_Supplied material_:
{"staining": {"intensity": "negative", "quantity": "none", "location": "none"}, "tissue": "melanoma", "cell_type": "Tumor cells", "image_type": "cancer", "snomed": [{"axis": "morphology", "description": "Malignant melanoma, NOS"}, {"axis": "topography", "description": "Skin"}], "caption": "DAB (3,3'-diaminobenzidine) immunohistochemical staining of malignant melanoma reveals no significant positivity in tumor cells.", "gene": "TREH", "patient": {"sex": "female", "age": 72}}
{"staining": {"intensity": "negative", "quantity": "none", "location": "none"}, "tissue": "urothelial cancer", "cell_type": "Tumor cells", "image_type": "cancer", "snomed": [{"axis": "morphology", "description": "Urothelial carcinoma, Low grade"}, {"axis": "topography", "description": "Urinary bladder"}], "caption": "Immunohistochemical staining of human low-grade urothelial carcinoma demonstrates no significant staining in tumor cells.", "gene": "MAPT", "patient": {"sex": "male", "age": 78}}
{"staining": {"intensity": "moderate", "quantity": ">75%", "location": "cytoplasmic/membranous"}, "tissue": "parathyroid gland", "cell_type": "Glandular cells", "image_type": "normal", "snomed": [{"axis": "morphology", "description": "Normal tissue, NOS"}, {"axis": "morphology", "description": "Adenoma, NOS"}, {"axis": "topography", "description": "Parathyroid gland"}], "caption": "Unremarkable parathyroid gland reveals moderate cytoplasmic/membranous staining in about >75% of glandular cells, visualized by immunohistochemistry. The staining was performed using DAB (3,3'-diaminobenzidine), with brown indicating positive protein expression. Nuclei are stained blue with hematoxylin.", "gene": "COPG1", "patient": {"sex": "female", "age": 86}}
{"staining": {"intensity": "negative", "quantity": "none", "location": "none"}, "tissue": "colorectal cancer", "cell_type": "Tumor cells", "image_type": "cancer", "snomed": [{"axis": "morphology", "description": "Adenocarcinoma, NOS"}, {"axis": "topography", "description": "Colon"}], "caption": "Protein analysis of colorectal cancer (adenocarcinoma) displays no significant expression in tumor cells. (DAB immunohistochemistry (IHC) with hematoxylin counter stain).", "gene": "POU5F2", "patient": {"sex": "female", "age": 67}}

_What is required_: The whole listing above is to be transcribed exactly, line for line.

_The completed task_:
{"staining": {"intensity": "negative", "quantity": "none", "location": "none"}, "tissue": "melanoma", "cell_type": "Tumor cells", "image_type": "cancer", "snomed": [{"axis": "morphology", "description": "Malignant melanoma, NOS"}, {"axis": "topography", "description": "Skin"}], "caption": "DAB (3,3'-diaminobenzidine) immunohistochemical staining of malignant melanoma reveals no significant positivity in tumor cells.", "gene": "TREH", "patient": {"sex": "female", "age": 72}}
{"staining": {"intensity": "negative", "quantity": "none", "location": "none"}, "tissue": "urothelial cancer", "cell_type": "Tumor cells", "image_type": "cancer", "snomed": [{"axis": "morphology", "description": "Urothelial carcinoma, Low grade"}, {"axis": "topography", "description": "Urinary bladder"}], "caption": "Immunohistochemical staining of human low-grade urothelial carcinoma demonstrates no significant staining in tumor cells.", "gene": "MAPT", "patient": {"sex": "male", "age": 78}}
{"staining": {"intensity": "moderate", "quantity": ">75%", "location": "cytoplasmic/membranous"}, "tissue": "parathyroid gland", "cell_type": "Glandular cells", "image_type": "normal", "snomed": [{"axis": "morphology", "description": "Normal tissue, NOS"}, {"axis": "morphology", "description": "Adenoma, NOS"}, {"axis": "topography", "description": "Parathyroid gland"}], "caption": "Unremarkable parathyroid gland reveals moderate cytoplasmic/membranous staining in about >75% of glandular cells, visualized by immunohistochemistry. The staining was performed using DAB (3,3'-diaminobenzidine), with brown indicating positive protein expression. Nuclei are stained blue with hematoxylin.", "gene": "COPG1", "patient": {"sex": "female", "age": 86}}
{"staining": {"intensity": "negative", "quantity": "none", "location": "none"}, "tissue": "colorectal cancer", "cell_type": "Tumor cells", "image_type": "cancer", "snomed": [{"axis": "morphology", "description": "Adenocarcinoma, NOS"}, {"axis": "topography", "description": "Colon"}], "caption": "Protein analysis of colorectal cancer (adenocarcinoma) displays no significant expression in tumor cells. (DAB immunohistochemistry (IHC) with hematoxylin counter stain).", "gene": "POU5F2", "patient": {"sex": "female", "age": 67}}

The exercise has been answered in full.